At its heart, Field of Reeds is really a mood record, and the way it is crafted limits its horizon and ultimately its ability to be truly visionary. Anything that suits the suggestive atmospherics on display—the range of voices, the electronics, the mournful sax that is the centerpiece of ”Nothing Else”—fits in thematically, no matter how un-rockist. Yet letting George Barnett pick up his drumsticks and show off his chops, or playing notes that are closer to conventional melodies than aural texture? In the realm that the group summons up for Field of Reeds, these actions threaten to break a very mesmerizing spell.

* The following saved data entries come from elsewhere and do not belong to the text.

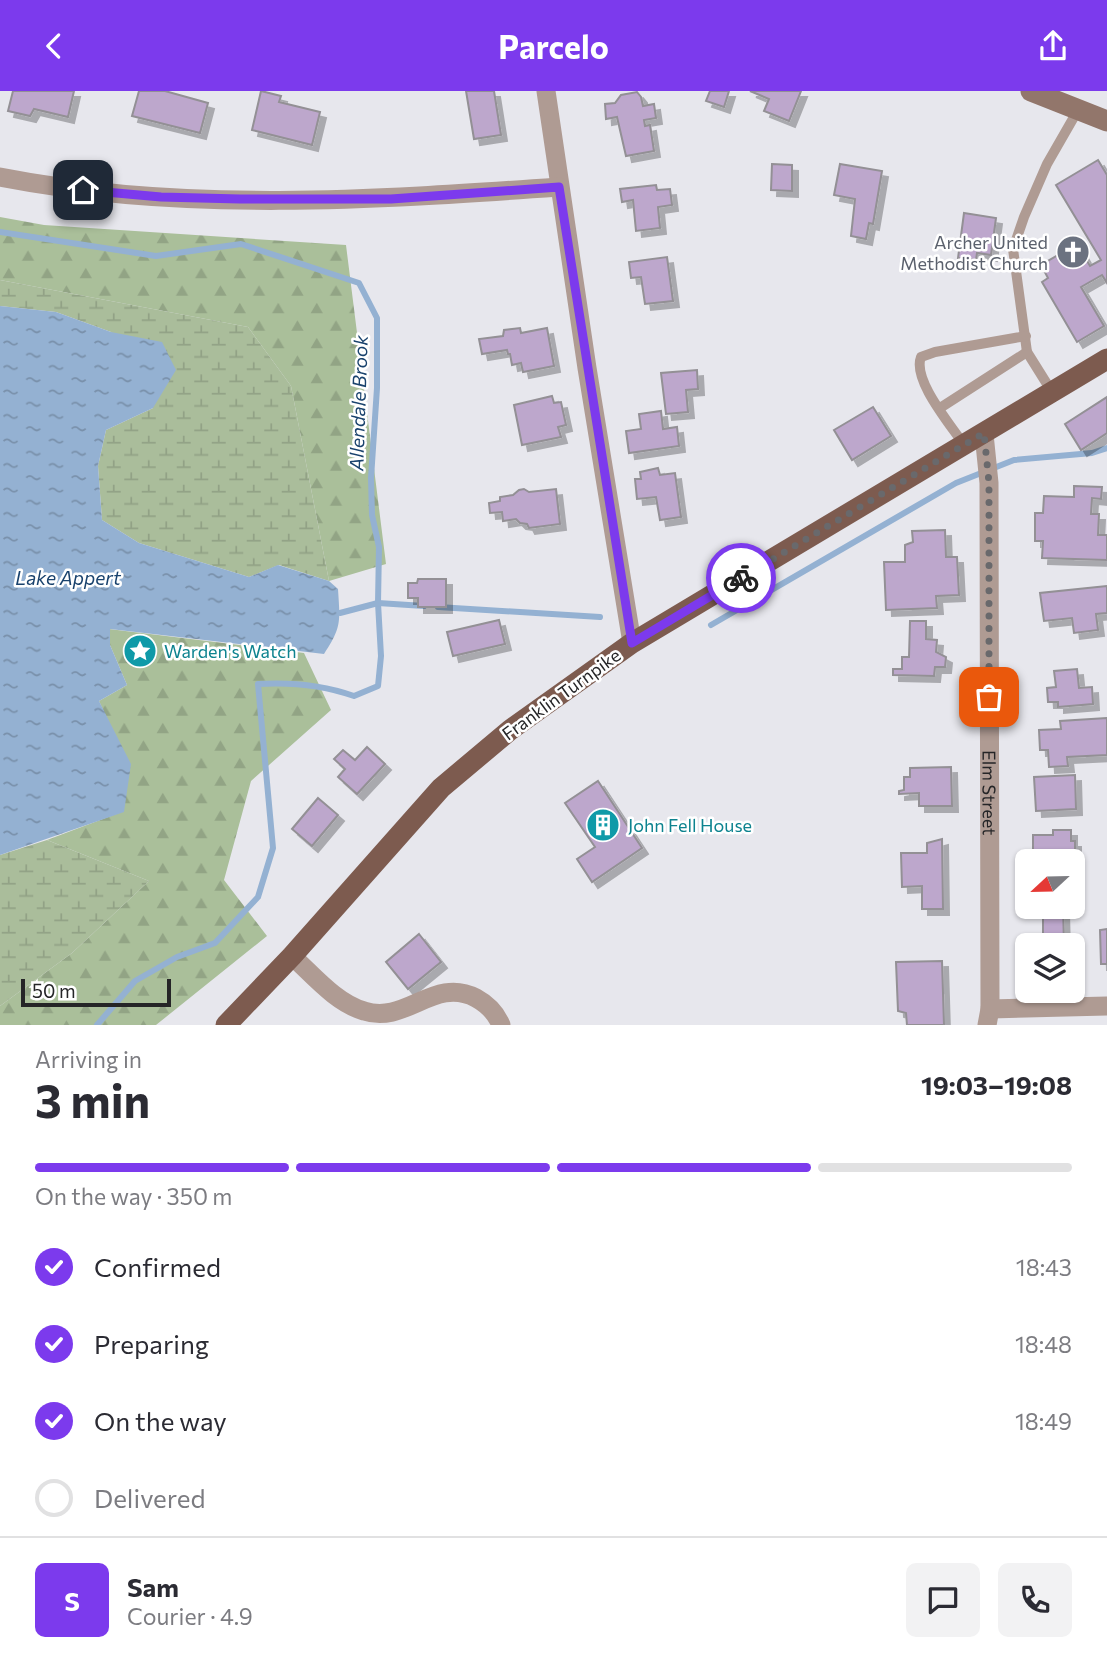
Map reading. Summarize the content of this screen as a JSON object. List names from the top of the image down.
{
  "streets": {
    "main road": ["Franklin Turnpike"],
    "street": ["Elm Street"]
  },
  "crossings": [
    ["Franklin Turnpike", "Elm Street"]
  ],
  "water": ["Allendale Brook", "Lake Appert"],
  "places": {
    "church": ["Archer United Methodist Church"],
    "place": ["Warden's Watch"],
    "building": ["John Fell House"]
  },
  "scale_bar": "50 m",
  "north": "left",
  "page": {
    "header": "Parcelo",
    "scale": "50 m",
    "heading": ["3 min", "Arriving in", "19:03–19:08"],
    "panel": ["Sam", "Courier · 4.9"],
    "bar": "On the way · 350 m",
    "list": [
      ["Confirmed", "18:43"],
      ["Preparing", "18:48"],
      ["On the way", "18:49"],
      "Delivered"
    ],
    "round": "S"
  }
}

Opinion on whether Field of Reeds is a brave leap forward or a frustrating trip up the groups’ collective backside has been split, a dilemma concisely summed up by the NME headline “Field of Reeds: Amazing or Shit?” It’s true that the record that can be hard to wrap one’s head around with only a few plays. Even after listening to it several times and letting its amorphous textures wash over me repeatedly, I find myself continually facilitating between entranced esteem and the need to niggle over the ways in which the album doesn’t quite manage to hit the mark. For good or ill, Field of Reeds is a record that continues to hint at promise for a still-young band—no, it is not an outright masterpiece, but there’s enough to commend it that suggests that These New Puritans might not be far off.